Requirement:
Return each line of the records below in which the string "disappeared" turns up.

Excerpted data:
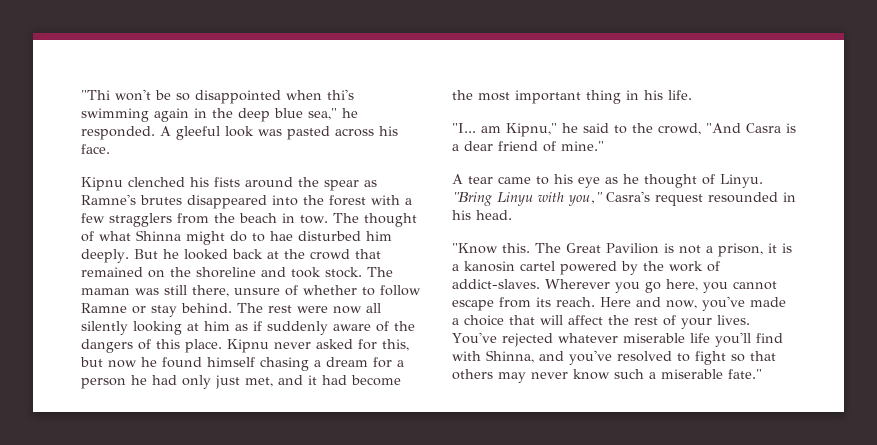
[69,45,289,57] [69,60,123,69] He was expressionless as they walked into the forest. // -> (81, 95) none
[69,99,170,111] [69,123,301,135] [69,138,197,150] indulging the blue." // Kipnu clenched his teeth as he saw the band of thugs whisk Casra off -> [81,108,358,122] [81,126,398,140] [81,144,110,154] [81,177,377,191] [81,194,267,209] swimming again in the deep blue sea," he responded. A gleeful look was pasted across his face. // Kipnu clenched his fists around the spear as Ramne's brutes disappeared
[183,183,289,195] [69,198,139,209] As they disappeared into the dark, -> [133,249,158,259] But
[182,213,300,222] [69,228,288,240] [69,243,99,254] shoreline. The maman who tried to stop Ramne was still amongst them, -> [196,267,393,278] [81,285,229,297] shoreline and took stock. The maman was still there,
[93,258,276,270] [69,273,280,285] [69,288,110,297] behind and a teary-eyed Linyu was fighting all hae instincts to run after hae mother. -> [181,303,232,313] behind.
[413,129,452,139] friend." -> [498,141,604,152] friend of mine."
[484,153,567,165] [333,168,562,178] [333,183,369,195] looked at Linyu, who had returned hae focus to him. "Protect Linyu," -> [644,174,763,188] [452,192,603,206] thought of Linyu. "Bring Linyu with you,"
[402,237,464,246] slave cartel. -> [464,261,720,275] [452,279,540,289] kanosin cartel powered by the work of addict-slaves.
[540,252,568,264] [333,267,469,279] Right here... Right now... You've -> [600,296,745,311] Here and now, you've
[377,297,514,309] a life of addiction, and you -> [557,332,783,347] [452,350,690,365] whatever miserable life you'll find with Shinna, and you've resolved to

Worked solution:
[69,99,170,111] [69,123,301,135] [69,138,197,150] indulging the blue." // Kipnu clenched his teeth as he saw the band of thugs whisk Casra off -> [81,108,358,122] [81,126,398,140] [81,144,110,154] [81,177,377,191] [81,194,267,209] swimming again in the deep blue sea," he responded. A gleeful look was pasted across his face. // Kipnu clenched his fists around the spear as Ramne's brutes disappeared
[183,183,289,195] [69,198,139,209] As they disappeared into the dark, -> [133,249,158,259] But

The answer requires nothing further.